Pria itu berlari menerobos dan menerjang apa pun yang menghalangi jalannya. Berlari bak anak panah yang dilontarkan dalam sekelebat. Menerobos membelah hutan balantara yang konon kediaman manusia serigala itu. Bongkahan hatinya hancur membentuk beberapa kepingan, sedang berjuta neuron yang terdapat pada simpul-simpul sel otaknya hancur lebur. Saat ini mungkin kewarasannya raib ditelan amarahnya. Maniknya hanya terbias tatapan sendu nan berkaca-kaca milik sang gadis yang baru saja dicintainya. Ada kekesalan yang luar biasa membuncah dari dalam diri pria itu. Ia ingin menyalahkan langit yang menganugerahkan nasib terkutuk ini kepadanya, menyalahkan kakeknya ketika melakukan percobaan sinting nan gila terhadap ayahnya tanpa mempertimbangkan konsekuensinya, hingga menyalahkan ayah dan ibunya yang jatuh cinta sehingga lahirlah dirinya. Ini terkutuk! Ia muak dengan semuanya.

Dan pada akhirnya, ia berhenti di tengah belantara hutan. Napasnya kian memburu. Tangannya kemudian dikepal siap berjibaku dengan sesuatu. Paralel dengan itu, matanya yang nampak berkilat merah membuat status ambigu yang dimilikinya. Orang-orang banyak menyebutnya werewolf.

Ia melolong panjang di tengah heningnya malam. Di bawah larik-larik sinar rembulan yang pongah menampakkan sinarnya. Ia bahkan jengah di bawah bulan. Merasa dirinya tak memiliki apa-apa serta alasan untuk hidup. Keberadaannya sungguh tak berarti. Sayup-sayup kepakan burung nokturnal yang mendadak menjajah langit pekat yang memenuhi cakrawala lantaran suara lolongan dari suatu makhluk hunian hutan ini. Ia melolong beberapa kali mengeluarkan sebagian amarahnya yang membuncah dan tak muat lagi untuk ditampung di dalam sanubarinya. Garis nasibnya mungkin memang seperti ini. Terlantar, dan terasing.

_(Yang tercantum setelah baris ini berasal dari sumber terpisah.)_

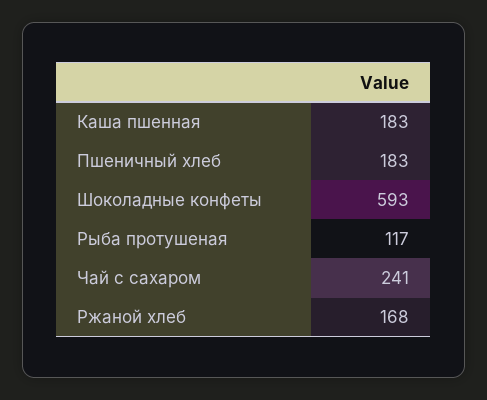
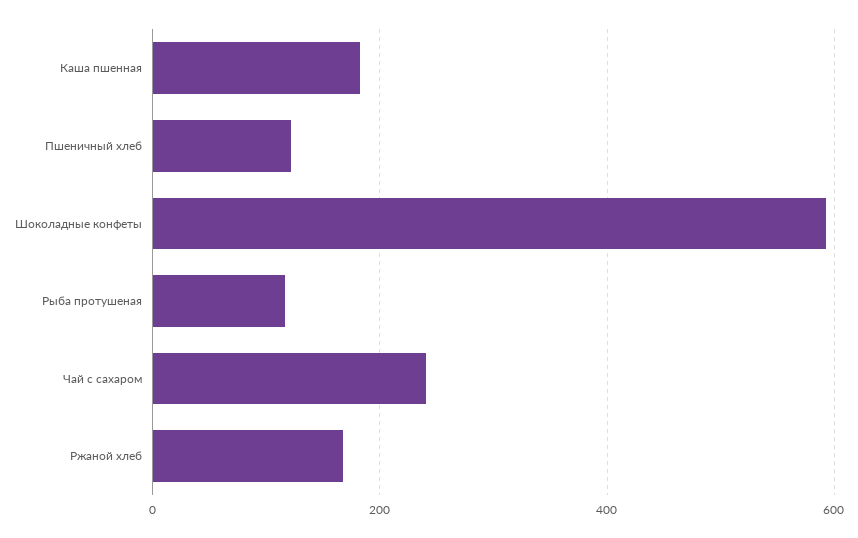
  {
    "Каша пшенная": 183,
-   "Пшеничный хлеб": 183,
+   "Пшеничный хлеб": 120,
    "Шоколадные конфеты": 593,
    "Рыба протушеная": 117,
    "Чай с сахаром": 241,
    "Ржаной хлеб": 168
  }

Kemudian, secercah kilatan bening mengalir dari netranya. Manik yang belasan tahun tidak pernah mau keluar dari singgasananya kini mulai mengucur dari lekukan indah di matanya. Ia berteriak melampiaskan seluruh amarahnya. Sangat nyaring. Tungkainya ambruk menindih kulit bumi yang menua. Wajahnya kini menengadah menatap langit. Bulan bahkan tidak sendiri. Ribuan bintang bertaburan memenuhi cakrawala membuatnya jengkel. Ia tersenyum getir. Kenyataannya adalah... ia sendiri!

Oh Tuhan! Mana keadilanmu?

..::..

Rembulan yang kembali ke dalam peraduannya digantikan oleh sang surya yang mulai bangun dari singgasananya. Bersinar pongah menerangi lekuk bumi menyisir celah celah selaput hijaunya-julangan pohon yang tak terhitung jumlahnya melindungi sebuah tubuh yang masih terlelap dalam dunia mimpinya. Ia menumpukan tubuhnya pada sebuah pohon rimbun yang menghalanginya dari larikan sinar-sinar mentari yang perlahan menyembul dari ufuk timur.